> (b) Why limit coroutines? It's just another Python object and has no
operating resources associated with it. Perhaps your definition of
coroutine is different, and you are thinking of OS threads?
This was my primary concern with the proposed PEP. At the moment, it's rather trivial to create one million coroutines, and the total memory taken up by each individual coroutine object is very minimal compared to each OS thread.
There's also a practical use case for having a large number of coroutine objects, such as for asynchronously:
1) Handling a large number of concurrent clients on a continuously running web server that receives a significant amount of traffic.
2) Sending a large number of concurrent database transactions to run on a cluster of database servers.
I don't know that anyone is currently using production code that results in 1 million coroutine objects within the same interpreter at once, but something like this definitely scales over time. Arbitrarily placing a limit on the total number of coroutine objects doesn't make sense to me for that reason.
OS threads on the other hand take significantly more memory.

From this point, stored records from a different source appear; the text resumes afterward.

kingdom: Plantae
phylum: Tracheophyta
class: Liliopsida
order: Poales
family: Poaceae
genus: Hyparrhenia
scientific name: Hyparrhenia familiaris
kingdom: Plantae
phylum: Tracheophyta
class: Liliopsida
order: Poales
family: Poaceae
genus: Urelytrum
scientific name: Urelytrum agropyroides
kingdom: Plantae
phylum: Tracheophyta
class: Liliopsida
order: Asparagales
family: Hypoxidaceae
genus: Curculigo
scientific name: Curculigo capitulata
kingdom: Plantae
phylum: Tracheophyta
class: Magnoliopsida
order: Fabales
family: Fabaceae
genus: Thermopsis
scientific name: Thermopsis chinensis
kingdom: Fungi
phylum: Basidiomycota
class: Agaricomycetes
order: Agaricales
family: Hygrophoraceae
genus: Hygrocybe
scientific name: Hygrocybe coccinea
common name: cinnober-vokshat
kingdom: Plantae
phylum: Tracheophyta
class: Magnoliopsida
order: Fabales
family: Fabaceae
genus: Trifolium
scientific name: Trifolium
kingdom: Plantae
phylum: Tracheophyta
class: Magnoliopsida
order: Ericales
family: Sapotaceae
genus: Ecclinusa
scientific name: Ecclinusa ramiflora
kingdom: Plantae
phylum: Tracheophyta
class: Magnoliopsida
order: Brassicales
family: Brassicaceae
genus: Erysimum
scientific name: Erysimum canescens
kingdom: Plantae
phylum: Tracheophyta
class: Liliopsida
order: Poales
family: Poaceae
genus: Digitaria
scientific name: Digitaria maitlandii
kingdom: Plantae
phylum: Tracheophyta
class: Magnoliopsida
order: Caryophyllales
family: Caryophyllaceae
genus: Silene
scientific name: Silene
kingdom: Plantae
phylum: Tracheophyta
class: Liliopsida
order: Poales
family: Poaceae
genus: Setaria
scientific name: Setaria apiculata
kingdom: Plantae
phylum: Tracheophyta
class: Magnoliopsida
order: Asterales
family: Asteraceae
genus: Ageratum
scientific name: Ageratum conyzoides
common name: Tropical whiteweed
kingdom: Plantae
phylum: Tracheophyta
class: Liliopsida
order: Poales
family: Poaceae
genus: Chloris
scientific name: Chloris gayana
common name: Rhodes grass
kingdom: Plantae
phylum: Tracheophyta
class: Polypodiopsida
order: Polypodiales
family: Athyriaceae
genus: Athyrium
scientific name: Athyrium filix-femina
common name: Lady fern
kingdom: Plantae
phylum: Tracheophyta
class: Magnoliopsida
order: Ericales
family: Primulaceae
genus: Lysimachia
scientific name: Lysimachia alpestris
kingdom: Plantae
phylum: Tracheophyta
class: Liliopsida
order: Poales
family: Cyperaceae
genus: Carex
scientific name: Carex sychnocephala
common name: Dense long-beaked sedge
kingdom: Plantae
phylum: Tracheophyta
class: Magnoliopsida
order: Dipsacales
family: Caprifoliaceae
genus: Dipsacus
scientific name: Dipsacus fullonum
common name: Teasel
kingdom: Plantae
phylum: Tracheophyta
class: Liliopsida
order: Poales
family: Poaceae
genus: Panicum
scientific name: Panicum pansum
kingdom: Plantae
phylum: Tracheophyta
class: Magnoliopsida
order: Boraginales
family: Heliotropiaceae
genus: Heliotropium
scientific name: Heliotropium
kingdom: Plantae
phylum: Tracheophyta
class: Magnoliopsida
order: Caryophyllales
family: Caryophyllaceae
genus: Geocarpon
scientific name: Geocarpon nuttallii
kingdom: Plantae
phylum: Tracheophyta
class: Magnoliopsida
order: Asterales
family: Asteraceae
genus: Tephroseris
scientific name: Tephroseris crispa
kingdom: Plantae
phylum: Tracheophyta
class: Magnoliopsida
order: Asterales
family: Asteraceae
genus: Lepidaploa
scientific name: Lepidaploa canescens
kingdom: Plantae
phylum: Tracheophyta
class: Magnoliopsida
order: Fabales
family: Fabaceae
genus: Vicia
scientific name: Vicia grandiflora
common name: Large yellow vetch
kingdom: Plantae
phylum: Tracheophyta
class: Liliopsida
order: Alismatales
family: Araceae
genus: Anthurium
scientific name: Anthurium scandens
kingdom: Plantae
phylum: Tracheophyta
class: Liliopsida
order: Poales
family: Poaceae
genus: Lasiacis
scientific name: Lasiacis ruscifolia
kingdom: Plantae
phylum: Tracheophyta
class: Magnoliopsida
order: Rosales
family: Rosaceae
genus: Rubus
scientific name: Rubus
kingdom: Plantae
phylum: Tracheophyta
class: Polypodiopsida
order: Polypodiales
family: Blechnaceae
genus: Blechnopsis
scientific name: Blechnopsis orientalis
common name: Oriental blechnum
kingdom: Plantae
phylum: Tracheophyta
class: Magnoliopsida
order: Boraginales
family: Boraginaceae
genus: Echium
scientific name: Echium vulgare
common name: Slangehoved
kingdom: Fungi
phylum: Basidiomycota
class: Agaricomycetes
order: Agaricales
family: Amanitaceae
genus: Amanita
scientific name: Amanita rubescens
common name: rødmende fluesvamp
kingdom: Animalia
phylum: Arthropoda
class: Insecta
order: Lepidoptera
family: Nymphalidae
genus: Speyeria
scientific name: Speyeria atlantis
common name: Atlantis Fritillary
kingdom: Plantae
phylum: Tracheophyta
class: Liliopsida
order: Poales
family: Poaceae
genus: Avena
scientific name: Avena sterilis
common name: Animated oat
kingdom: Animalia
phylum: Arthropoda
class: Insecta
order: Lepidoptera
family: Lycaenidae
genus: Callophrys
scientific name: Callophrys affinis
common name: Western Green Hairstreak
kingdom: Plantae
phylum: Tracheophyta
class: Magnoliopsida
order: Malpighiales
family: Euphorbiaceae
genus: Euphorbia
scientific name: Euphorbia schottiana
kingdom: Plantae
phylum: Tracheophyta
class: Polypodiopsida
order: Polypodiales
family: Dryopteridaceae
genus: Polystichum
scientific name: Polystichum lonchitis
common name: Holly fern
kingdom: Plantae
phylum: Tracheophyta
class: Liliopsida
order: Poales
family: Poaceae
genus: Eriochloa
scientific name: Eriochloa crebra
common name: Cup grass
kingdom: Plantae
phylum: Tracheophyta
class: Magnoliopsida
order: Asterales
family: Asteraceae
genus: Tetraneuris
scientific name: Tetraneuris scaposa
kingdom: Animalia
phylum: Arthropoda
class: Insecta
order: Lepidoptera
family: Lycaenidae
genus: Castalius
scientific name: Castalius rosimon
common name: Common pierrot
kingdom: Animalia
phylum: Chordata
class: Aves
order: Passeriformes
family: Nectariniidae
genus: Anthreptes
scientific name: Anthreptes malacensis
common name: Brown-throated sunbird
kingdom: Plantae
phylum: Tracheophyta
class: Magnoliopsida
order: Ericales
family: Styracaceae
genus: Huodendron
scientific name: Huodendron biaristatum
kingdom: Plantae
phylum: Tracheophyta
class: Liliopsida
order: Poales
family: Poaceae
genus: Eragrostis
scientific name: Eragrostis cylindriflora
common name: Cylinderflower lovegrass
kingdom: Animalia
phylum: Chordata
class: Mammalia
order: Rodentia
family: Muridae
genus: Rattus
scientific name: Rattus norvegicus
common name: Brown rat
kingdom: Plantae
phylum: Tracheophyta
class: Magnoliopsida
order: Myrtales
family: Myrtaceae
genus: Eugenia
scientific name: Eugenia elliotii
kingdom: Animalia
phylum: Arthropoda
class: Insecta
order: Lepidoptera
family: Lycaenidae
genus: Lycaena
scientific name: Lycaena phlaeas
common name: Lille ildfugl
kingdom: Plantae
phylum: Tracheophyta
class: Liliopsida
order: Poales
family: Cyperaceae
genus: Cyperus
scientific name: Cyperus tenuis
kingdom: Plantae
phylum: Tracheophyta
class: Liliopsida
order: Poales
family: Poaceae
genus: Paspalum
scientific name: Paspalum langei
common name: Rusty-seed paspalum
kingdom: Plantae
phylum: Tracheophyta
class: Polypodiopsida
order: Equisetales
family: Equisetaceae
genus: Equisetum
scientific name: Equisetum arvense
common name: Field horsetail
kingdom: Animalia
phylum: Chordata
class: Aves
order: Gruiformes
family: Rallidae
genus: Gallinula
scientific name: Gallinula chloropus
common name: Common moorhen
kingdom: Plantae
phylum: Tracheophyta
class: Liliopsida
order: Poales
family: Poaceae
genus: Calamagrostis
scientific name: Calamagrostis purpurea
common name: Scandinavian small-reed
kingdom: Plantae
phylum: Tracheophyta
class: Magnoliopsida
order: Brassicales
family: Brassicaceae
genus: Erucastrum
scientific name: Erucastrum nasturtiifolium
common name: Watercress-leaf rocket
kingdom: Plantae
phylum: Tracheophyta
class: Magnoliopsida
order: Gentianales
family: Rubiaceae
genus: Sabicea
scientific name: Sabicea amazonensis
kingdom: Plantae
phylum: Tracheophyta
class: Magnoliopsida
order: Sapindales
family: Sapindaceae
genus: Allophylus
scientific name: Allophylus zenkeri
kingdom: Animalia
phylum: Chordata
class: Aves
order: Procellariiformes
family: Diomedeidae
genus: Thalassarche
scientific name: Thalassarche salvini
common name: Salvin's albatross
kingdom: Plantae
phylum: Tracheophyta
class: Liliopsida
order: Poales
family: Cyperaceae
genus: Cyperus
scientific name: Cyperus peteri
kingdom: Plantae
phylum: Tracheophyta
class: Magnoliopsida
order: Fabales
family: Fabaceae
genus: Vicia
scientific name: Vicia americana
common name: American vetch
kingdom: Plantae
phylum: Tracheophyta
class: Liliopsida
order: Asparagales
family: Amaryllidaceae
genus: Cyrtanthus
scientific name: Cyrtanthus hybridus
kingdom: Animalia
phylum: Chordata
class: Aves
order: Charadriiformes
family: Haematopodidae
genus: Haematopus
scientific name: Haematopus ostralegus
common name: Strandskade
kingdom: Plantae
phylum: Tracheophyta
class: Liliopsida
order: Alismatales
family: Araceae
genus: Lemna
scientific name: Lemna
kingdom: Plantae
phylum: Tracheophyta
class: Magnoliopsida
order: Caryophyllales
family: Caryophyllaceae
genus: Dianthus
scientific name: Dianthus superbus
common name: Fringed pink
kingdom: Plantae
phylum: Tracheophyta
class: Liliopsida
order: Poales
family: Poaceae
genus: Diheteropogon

From a recent (but entirely unrelated) discussion where the memory usage of threads was brought up, Victor Stinner wrote a program that demonstrated that each OS thread takes up approximately ~13.2kB on Linux, which I verified on kernel version 5.3.8. See
https://bugs.python.org/msg356596.
For comparison, I just wrote a similar program to compare the memory usage between 1M threads and 1M coroutines:
```
import asyncio
import threading
import sys
import os
def wait(event):
event.wait()
class Thread(threading.Thread):
def __init__(self):
super().__init__()
self.stop_event = threading.Event()
self.started_event = threading.Event()
def run(self):
self.started_event.set()
self.stop_event.wait()
def stop(self):
self.stop_event.set()
self.join()
def display_rss():
os.system(f"grep ^VmRSS /proc/{os.getpid()}/status")
async def test_mem_coros(count):
print("Coroutine memory usage before:")
display_rss()
coros = tuple(asyncio.sleep(0) for _ in range(count))
print("Coroutine memory usage after creation:")
display_rss()
await asyncio.gather(*coros)
print("Coroutine memory usage after awaiting:")
display_rss()
def test_mem_threads(count):
print("Thread memory usage before:")
display_rss()
threads = tuple(Thread() for _ in range(count))
print("Thread memory usage after creation:")
display_rss()
for thread in threads:
thread.start()
print("Thread memory usage after starting:")
for thread in threads:
thread.run()
print("Thread memory usage after running:")
display_rss()
for thread in threads:
thread.stop()
print("Thread memory usage after stopping:")
display_rss()
if __name__ == '__main__':
count = 1_000_000
arg = sys.argv[1]
if arg == 'threads':
test_mem_threads(count)
if arg == 'coros':
asyncio.run(test_mem_coros(count))
```
Here are the results:
1M coroutine objects:
Coroutine memory usage before:
VmRSS: 14800 kB
Coroutine memory usage after creation:
VmRSS: 651916 kB
Coroutine memory usage after awaiting:
VmRSS: 1289528 kB
1M OS threads:
Thread memory usage before:
VmRSS: 14816 kB
Thread memory usage after creation:
VmRSS: 4604356 kB
Traceback (most recent call last):
File "temp.py", line 60, in <module>
test_mem_threads(count)
File "temp.py", line 44, in test_mem_threads
thread.start()
File "/usr/lib/python3.8/threading.py", line 852, in start
_start_new_thread(self._bootstrap, ())
RuntimeError: can't start new thread
(Python version: 3.8)
(Linux kernel version: 5.13)
As is present in the results above, 1M OS threads can't even be ran at once, and the memory taken up just to create the 1M threads is ~3.6x more than it costs to concurrently await the 1M coroutine objects. Based on that, I think it would be reasonable to place a limit of 1M on the total number of OS threads. It seems unlikely that a system would be able to properly handle 1M threads at once anyways, whereas that seems entirely feasible with 1M coroutine objects. Especially on a high traffic server.